Glover worked on the Gibson Dam, the Glen Canyon Dam, the Owyhee Dam and the Boulder (Hoover) Dam. He published widely on groundwater movement, hydraulics, the trial-load method and thermal properties of concrete. After 1954, he worked for Boeing Aircraft and then with the U.S. Geological Survey. Glover also developed and taught a course on groundwater at CSU.

Glover’s papers, which are archived at Colorado State University, include personal and professional aspects of his life, including diaries, maps, notes, photographs, publications and reports.

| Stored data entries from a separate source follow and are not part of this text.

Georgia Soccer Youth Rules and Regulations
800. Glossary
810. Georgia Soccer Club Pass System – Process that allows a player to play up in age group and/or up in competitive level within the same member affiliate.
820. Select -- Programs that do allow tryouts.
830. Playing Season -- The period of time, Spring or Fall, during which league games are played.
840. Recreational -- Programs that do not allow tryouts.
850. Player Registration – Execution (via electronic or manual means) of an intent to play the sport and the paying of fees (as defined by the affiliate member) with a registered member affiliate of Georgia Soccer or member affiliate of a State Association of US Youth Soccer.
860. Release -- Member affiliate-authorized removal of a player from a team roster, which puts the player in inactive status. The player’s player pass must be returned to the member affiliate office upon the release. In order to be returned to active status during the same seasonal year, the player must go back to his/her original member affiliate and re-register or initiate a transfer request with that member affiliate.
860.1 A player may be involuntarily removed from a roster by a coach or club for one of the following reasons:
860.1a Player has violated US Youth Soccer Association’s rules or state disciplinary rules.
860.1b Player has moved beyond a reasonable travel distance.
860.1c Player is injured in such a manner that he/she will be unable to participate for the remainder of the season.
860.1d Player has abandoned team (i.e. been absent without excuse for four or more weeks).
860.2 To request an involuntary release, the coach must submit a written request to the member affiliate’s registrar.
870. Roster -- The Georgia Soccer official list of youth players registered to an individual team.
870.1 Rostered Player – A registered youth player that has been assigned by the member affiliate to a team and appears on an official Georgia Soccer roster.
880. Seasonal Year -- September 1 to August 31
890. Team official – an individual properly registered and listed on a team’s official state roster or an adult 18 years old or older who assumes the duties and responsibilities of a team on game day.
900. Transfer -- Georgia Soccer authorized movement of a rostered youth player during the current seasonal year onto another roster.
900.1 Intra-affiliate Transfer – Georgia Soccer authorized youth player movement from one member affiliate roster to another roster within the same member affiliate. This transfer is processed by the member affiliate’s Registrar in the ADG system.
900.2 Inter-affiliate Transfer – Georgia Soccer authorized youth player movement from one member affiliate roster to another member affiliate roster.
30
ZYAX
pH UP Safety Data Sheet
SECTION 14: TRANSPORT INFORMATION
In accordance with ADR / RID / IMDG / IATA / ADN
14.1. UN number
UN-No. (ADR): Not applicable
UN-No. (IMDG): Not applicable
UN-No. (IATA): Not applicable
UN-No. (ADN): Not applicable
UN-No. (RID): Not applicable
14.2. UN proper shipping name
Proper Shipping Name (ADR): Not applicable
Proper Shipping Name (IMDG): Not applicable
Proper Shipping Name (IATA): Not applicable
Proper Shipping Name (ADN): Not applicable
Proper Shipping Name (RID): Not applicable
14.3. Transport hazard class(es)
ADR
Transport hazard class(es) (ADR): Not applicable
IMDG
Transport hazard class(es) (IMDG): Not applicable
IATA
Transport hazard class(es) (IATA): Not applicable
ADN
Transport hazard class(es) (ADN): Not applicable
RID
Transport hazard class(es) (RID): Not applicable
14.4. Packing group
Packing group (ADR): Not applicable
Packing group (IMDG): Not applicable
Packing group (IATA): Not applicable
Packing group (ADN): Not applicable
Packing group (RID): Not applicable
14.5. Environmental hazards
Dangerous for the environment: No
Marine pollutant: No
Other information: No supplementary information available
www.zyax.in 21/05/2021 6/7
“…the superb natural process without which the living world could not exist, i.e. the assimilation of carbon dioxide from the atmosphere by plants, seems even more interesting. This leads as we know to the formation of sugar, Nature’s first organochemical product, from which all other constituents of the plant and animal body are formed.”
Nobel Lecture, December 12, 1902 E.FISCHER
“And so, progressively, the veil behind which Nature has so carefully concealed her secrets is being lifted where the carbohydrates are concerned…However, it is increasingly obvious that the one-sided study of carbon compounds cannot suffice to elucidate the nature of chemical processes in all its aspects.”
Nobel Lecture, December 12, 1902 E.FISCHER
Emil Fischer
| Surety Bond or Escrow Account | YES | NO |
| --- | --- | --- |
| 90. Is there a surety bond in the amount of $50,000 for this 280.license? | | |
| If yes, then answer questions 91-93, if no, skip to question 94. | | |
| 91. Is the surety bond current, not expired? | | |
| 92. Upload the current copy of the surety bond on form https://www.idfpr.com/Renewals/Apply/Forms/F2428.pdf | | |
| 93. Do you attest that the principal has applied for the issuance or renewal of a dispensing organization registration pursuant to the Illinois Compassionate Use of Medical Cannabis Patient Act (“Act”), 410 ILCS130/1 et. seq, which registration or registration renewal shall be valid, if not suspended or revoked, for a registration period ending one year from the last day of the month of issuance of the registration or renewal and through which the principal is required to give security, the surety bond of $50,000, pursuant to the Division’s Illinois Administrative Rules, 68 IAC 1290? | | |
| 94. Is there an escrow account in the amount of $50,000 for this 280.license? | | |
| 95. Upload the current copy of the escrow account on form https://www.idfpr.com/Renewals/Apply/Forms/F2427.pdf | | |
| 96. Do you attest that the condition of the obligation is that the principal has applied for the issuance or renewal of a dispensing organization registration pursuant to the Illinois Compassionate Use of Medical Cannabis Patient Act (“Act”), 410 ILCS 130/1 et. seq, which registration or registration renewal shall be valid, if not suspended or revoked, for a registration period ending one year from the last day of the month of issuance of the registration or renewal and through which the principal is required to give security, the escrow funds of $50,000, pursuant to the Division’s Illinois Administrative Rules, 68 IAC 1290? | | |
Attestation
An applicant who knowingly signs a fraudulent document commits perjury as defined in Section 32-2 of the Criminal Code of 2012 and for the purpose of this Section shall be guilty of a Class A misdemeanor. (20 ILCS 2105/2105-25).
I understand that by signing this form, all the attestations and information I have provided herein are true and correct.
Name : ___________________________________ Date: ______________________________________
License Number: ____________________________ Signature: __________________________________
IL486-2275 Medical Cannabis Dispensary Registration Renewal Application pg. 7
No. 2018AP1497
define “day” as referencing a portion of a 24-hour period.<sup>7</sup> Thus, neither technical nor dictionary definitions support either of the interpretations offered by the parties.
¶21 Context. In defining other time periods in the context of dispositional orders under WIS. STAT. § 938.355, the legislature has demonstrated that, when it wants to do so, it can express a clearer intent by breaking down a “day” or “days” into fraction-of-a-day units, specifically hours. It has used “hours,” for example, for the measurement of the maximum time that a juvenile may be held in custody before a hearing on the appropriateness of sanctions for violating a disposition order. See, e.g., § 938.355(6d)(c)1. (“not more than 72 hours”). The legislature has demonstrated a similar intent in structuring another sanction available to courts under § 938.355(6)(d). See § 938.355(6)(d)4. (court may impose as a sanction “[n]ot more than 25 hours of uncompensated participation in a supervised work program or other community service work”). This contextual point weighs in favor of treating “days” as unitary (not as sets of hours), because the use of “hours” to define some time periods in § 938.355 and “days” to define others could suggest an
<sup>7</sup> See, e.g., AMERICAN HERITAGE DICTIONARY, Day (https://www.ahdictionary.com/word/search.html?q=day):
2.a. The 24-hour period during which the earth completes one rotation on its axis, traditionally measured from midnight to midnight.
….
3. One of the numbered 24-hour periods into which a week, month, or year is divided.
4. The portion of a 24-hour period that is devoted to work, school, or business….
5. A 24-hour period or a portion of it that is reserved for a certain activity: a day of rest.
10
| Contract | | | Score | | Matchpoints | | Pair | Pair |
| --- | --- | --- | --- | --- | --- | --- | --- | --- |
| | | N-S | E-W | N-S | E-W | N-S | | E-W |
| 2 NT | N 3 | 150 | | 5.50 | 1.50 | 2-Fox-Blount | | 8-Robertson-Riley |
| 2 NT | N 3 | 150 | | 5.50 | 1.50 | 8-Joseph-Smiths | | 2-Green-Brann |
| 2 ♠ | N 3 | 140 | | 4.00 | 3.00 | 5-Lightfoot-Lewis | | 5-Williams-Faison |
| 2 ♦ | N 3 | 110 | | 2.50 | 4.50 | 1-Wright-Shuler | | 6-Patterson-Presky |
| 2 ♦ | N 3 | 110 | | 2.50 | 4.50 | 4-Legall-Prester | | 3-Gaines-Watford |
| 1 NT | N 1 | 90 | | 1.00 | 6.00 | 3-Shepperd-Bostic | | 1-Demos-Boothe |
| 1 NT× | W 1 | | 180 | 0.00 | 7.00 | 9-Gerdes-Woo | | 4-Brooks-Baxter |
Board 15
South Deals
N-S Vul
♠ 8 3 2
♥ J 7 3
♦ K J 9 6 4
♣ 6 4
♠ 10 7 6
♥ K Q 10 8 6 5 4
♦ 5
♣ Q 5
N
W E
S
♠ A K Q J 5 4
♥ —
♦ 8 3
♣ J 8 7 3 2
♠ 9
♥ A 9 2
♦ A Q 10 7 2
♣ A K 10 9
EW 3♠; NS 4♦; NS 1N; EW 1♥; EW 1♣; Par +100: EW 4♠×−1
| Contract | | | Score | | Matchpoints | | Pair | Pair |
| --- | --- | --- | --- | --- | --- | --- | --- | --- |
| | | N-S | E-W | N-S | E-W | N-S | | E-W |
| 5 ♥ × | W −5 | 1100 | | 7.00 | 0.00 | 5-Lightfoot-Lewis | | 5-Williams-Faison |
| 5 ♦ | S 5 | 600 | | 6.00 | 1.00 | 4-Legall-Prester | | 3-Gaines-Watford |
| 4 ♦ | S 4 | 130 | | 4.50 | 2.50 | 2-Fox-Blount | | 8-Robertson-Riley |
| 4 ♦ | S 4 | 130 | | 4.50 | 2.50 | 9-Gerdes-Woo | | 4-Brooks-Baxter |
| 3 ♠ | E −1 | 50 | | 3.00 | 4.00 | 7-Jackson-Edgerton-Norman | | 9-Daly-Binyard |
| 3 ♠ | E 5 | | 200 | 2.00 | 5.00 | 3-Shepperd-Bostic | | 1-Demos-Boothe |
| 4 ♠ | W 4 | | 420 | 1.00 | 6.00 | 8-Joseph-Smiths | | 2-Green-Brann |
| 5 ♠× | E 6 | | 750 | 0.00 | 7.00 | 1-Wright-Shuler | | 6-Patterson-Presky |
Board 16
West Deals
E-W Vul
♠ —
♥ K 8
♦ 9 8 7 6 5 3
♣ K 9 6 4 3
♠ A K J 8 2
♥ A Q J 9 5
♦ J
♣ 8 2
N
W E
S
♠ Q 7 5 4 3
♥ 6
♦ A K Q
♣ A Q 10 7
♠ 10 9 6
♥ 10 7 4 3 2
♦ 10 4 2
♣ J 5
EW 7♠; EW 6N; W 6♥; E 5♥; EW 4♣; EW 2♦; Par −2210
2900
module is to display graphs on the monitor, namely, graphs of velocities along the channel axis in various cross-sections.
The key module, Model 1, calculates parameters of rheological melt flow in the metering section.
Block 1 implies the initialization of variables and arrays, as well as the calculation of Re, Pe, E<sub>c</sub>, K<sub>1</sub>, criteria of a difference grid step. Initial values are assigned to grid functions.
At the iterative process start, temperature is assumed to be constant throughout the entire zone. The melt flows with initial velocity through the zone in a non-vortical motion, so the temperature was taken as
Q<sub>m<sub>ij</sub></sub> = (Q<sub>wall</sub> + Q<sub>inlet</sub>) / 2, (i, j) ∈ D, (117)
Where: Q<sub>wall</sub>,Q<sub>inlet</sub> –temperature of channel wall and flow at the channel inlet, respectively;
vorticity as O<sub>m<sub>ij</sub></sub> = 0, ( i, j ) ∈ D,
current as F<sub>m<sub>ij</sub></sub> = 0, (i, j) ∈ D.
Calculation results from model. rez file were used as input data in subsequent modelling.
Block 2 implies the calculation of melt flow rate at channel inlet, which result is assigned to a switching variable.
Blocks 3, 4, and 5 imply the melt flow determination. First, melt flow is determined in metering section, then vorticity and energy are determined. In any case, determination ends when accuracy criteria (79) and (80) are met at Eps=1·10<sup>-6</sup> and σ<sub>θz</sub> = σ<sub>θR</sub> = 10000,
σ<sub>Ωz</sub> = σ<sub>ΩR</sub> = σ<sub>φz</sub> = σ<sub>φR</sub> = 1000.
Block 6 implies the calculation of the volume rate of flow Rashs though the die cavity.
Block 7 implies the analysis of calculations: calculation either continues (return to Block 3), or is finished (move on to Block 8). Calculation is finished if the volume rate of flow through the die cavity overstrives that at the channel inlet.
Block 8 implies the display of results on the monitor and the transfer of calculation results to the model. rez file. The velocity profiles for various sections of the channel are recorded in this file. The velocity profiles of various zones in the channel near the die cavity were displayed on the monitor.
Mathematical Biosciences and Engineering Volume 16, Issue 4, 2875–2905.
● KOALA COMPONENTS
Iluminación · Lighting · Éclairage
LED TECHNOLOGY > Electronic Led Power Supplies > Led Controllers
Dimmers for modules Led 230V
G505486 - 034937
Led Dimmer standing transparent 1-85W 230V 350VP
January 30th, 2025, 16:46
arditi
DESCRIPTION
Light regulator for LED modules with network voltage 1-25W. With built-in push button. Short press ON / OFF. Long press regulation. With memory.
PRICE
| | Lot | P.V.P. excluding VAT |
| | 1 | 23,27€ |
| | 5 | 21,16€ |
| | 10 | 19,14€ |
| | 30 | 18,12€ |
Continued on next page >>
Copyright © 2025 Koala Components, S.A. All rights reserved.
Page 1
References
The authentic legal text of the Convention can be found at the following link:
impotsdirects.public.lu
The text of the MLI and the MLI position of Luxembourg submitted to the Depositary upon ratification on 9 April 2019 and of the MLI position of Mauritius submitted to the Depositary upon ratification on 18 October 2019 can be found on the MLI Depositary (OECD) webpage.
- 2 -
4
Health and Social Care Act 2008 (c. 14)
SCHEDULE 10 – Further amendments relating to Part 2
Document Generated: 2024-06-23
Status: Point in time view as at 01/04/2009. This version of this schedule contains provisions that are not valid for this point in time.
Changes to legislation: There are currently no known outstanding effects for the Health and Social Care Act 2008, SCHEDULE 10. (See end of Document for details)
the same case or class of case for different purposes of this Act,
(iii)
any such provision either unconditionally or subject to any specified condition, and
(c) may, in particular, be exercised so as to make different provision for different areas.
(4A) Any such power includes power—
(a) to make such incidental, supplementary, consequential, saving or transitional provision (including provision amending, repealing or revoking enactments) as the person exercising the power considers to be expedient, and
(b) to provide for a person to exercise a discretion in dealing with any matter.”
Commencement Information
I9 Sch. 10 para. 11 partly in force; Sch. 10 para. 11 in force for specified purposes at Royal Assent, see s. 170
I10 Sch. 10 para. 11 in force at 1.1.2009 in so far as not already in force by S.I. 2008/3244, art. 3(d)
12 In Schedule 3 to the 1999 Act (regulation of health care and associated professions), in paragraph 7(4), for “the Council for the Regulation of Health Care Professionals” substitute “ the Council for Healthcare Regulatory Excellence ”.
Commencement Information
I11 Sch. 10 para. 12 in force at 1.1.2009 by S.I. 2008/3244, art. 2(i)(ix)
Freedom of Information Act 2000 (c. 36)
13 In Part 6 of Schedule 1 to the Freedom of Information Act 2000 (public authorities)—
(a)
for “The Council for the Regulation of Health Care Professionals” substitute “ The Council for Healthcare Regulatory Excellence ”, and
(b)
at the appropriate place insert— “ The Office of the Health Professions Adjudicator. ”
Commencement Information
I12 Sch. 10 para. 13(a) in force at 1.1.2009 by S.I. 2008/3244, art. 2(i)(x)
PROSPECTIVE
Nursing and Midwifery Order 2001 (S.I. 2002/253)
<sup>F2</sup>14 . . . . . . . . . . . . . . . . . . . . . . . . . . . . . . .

The collection includes a large number of documents, photographs and maps pertaining to numerous Bureau of Reclamation dam projects.

==Notable works==
- Glover, R. E. (1960) "Ground water-surface water relationships". In Ground Water Section, Western Resources Conference, Boulder, Colorado. Colorado Ground Water Comm., Dept. Natural Resources, Colorado State University Paper CER6ORG45, 8 pp.
- Glover, R. E. (1964) "Ground-water movement". U. S. Bureau of Reclamation Eng. Mon. 31, 67 pp.
- Glover, R. E. and C. G. Balmer (1954) "River depletion resulting from pumping a well near a river". Am. Geo-phys. Union Trans. v. 35. pt. 3, pp. 468–470.